US Congress Grills Sundar Pichai with aggressive questions for anti-competitive behavior
Rep. David Cicilline (D-R.I.), the chairman of the House antitrust subcommittee, grilled Sundar Pichai, Google’s chief executive, with an aggressive line of questions during the tech antitrust hearing. His first question was: “Why does Google steal content from honest businesses?” he asked a series of questions accusing Google of crushing rivals. He said that Google’s dominance harms the economy and leaves consumers with no choice, but to use their products.
Sundar Pichai, Google’s chief executive, tried to convince the House Judiciary Committee that their business practices don’t amount to anti-competitive monopolies.
Cicilline alleging a pattern of anti-competitive behavior, that allowed Google to grow big whereas smaller businesses were crushed, said, “It is Google’s business model that is the problem. Our documents show that Google evolved from a turnstile to the rest of the web to a walled garden that increasingly keeps users within its sites.”

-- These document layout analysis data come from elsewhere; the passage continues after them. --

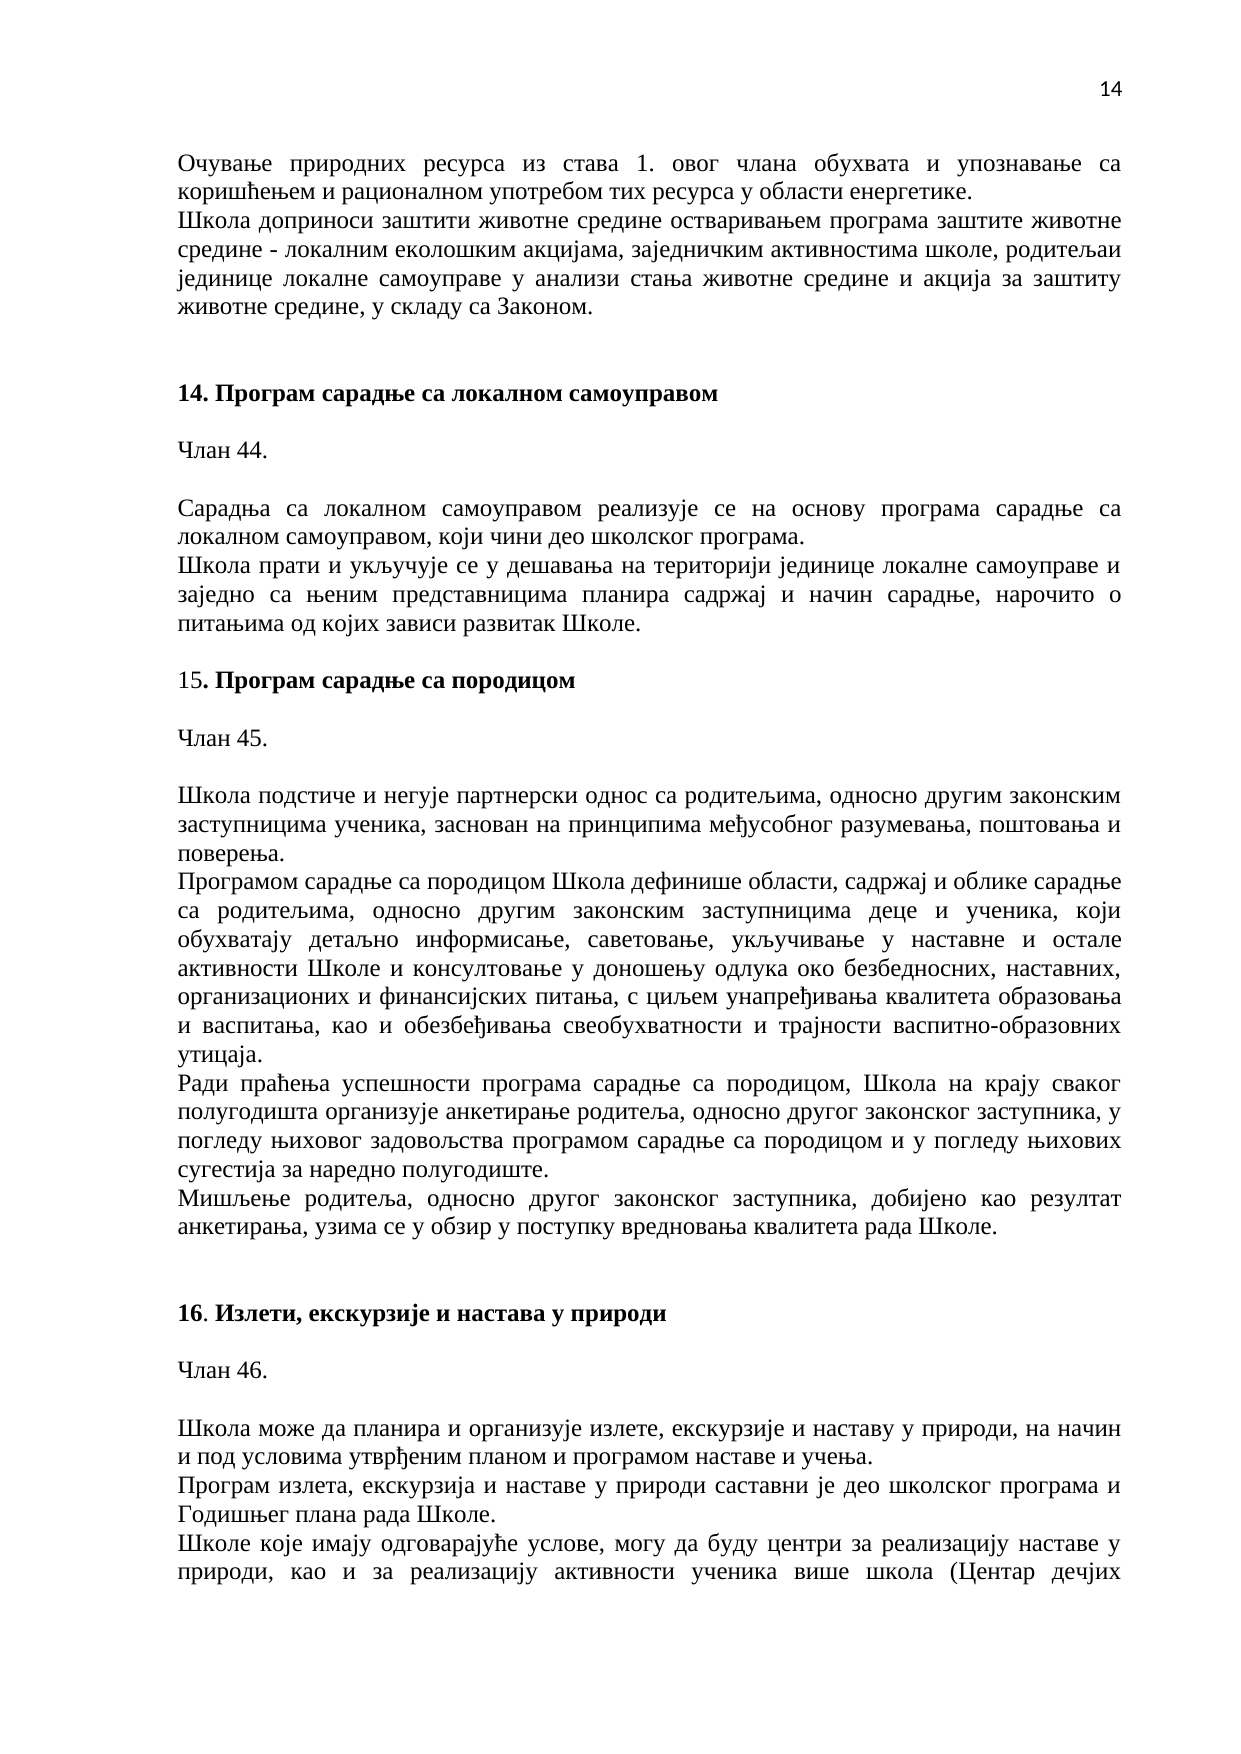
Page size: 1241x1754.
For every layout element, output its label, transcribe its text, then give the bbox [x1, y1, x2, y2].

text 14. Програм сарадње са локалном самоуправом [177, 378, 1122, 406]
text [177, 1528, 1122, 1585]
text Мишљење родитеља, односно другог законског заступника, добијено као резултат анкетирања, узима се у обзир у поступку вредновања квалитета рада Школе. [177, 1183, 1122, 1240]
text Школа доприноси заштити животне средине остваривањем програма заштите животне средине - локалним еколошким акцијама, заједничким активностима школе, родитељаи јединице локалне самоуправе у анализи стања животне средине и акција за заштиту животне средине, у складу са Законом. [177, 205, 1122, 320]
text Школа прати и укључује се у дешавања на територији јединице локалне самоуправе и заједно са њеним представницима планира садржај и начин сарадње, нарочито о питањима од којих зависи развитак Школе. [177, 550, 1122, 636]
text Програмом сарадње са породицом Школа дефинише области, садржај и облике сарадње са родитељима, односно другим законским заступницима деце и ученика, који обухватају детаљно информисање, саветовање, укључивање у наставне и остале активности Школе и консултовање у доношењу одлука око безбедносних, наставних, организационих и финансијских питања, с циљем унапређивања квалитета образовања и васпитања, као и обезбеђивања свеобухватности и трајности васпитно-образовних утицаја. [177, 866, 1122, 1068]
text Сарадња са локалном самоуправом реализује се на основу програма сарадње са локалном самоуправом, који чини део школског програма. [177, 493, 1122, 550]
text Члан 44. [177, 435, 1122, 464]
text 15. Програм сарадње са породицом [177, 665, 1122, 694]
text Члан 45. [177, 723, 1122, 751]
text 16. Излети, екскурзије и настава у природи [177, 1298, 1122, 1326]
text Школа подстиче и негује партнерски однос са родитељима, односно другим законским заступницима ученика, заснован на принципима међусобног разумевања, поштовања и поверења. [177, 780, 1122, 866]
text Очување природних ресурса из става 1. овог члана обухвата и упознавање са коришћењем и рационалном употребом тих ресурса у области енергетике. [177, 148, 1122, 205]
text Програм излета, екскурзија и наставе у природи саставни је део школског програма и Годишњег плана рада Школе. [177, 1470, 1122, 1528]
text Члан 46. [177, 1355, 1122, 1384]
text Школа може да планира и организује излете, екскурзије и наставу у природи, на начин и под условима утврђеним планом и програмом наставе и учења. [177, 1413, 1122, 1470]
text Ради праћења успешности програма сарадње са породицом, Школа на крају сваког полугодишта организује анкетирање родитеља, односно другог законског заступника, у погледу њиховог задовољства програмом сарадње са породицом и у погледу њихових сугестија за наредно полугодиште. [177, 1068, 1122, 1183]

Cicilline as an example even cited specific emails from over a decade ago between Google employees discussing traffic and sites that were growing. Cicilline alleged, “Employees started to fear competition from certain websites that could divert search traffic and revenue from Google.”
Cicilline stated, “These documents and emails show that Google’s staff discussed the proliferating threat’ that these web pages pose to Google. Any traffic lost to other sites was a loss in revenue.”

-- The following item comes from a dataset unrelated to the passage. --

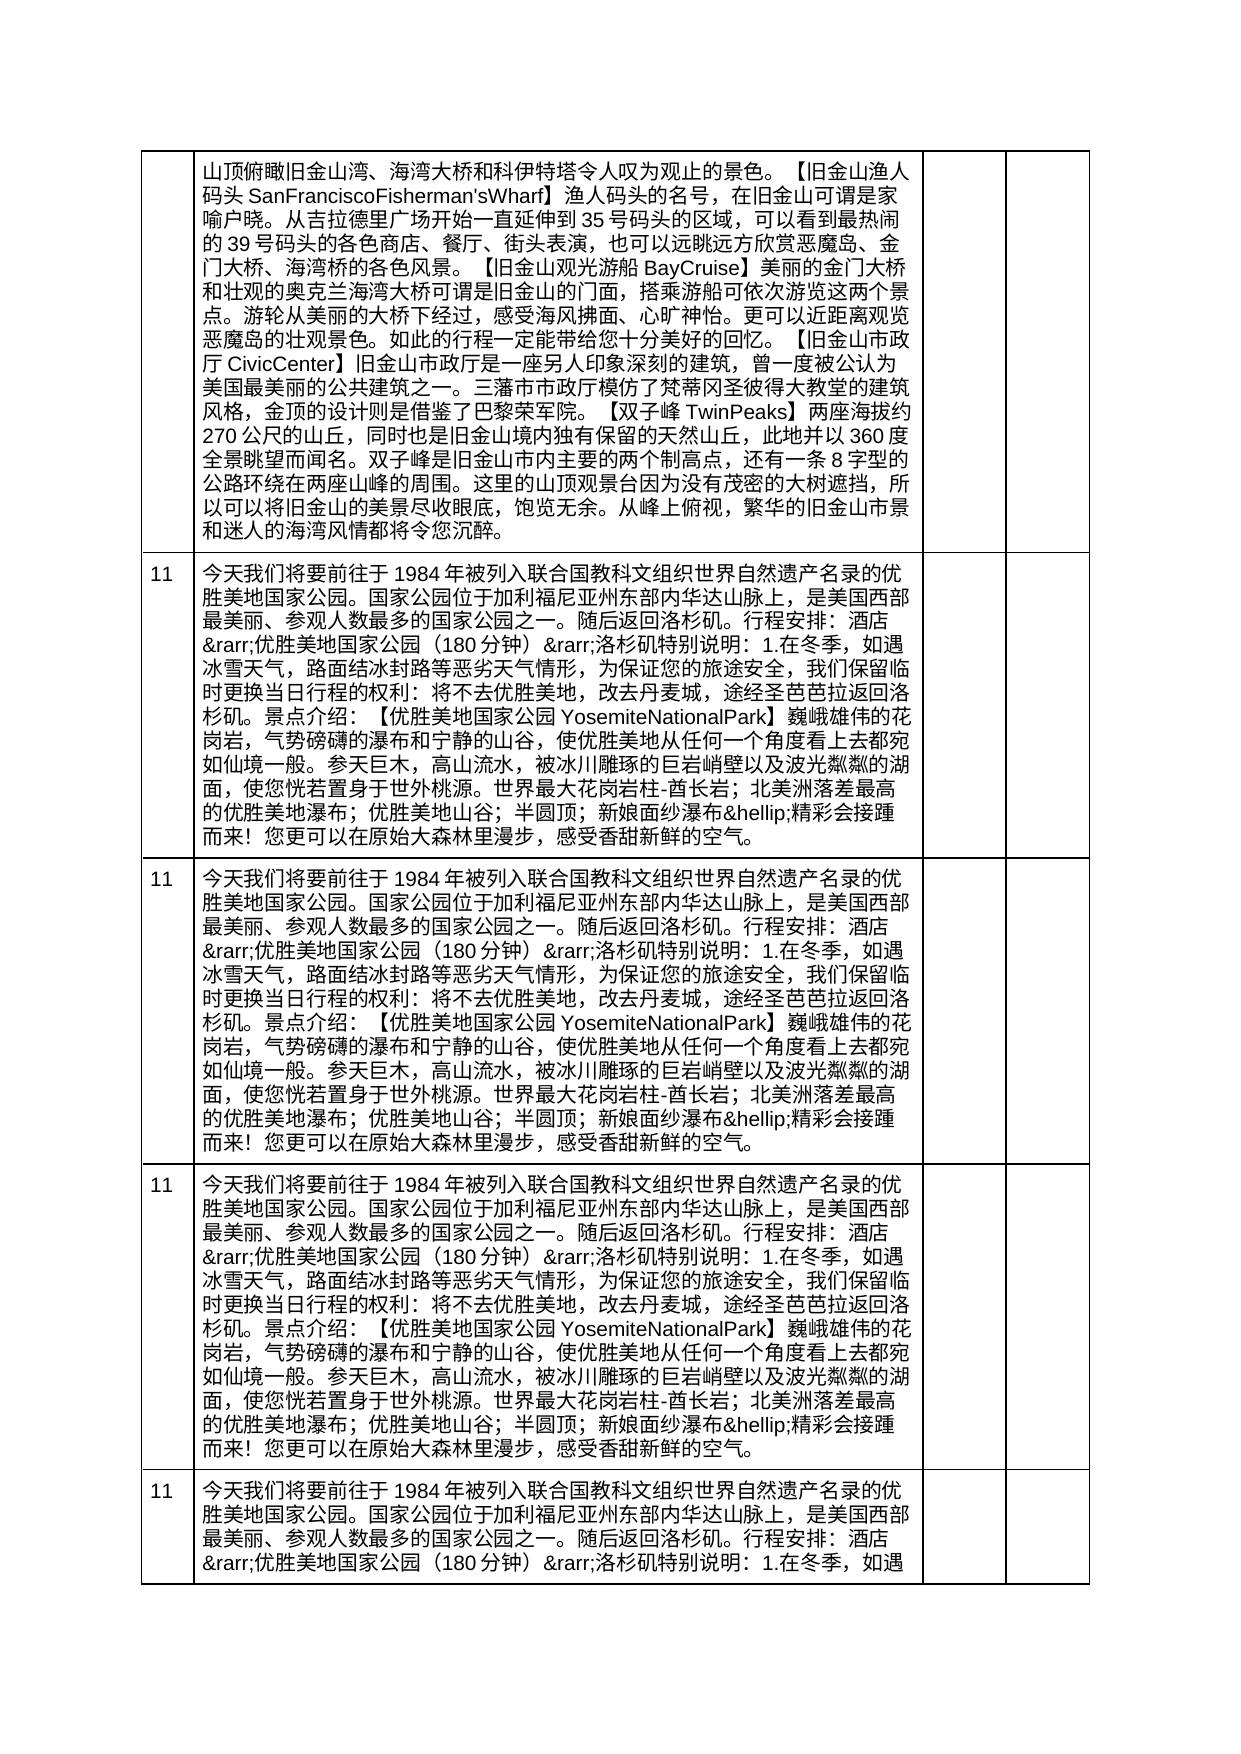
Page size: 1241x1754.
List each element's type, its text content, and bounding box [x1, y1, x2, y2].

Google is already under several formal antitrust investigations by law enforcement. Yelp a company has even accused Google of stealing its content in search, diverting clicks from their sites and onto Google’s. Cicilline said investigations show that when Yelp raised concerns with Google, the company threatened to delist it unless it was allowed to scrub its content.
Sundar Pichai, Chief Executive Officer of Alphabet parent company Google responded to the concerns saying, “When I run the company, I’m focused on giving users what they want. We conduct ourselves to the highest standard.”
Cicilline said that interviews with small businesses and emails between Google employees suggest that that the company uses insights from surveillance over web traffic to identify potential competitors and that it boosts its sites and products in search.
The Justice Department and state attorneys general are engaged in probes of Google. California opened its antitrust investigation into the company earlier this month.
Pichai did not deny the allegation directly. “Congressman, just like other businesses we try to understand trends from, you know, data, which we can see, and we use it to improve our products for users
Cicilline even questioned Pichai about Google’s search practices, including its scraping of content like restaurant reviews. He said, “Why does Google steal content from honest businesses?” When Pichai was on nonspecific denial mode, he further questioned if there was a conflict of interest between Google’s goal of sending people to relevant websites and its incentive to sell ads and promote its services — and produced a memo where Google complained that some vertical search sites were getting too much traffic.
Pichai was asked to pledge that “Google will not adopt the bigoted anti-police policy of ending tech contrasts with law enforcement agencies, following a letter last month from over 1,650 Google employees alarmed by police brutality.”
Pichai answered, “Congressman, we have committed to working with law enforcement in a way that is consistent with law and due processes in the US.” Pichai also mentioned about his humble upbringing.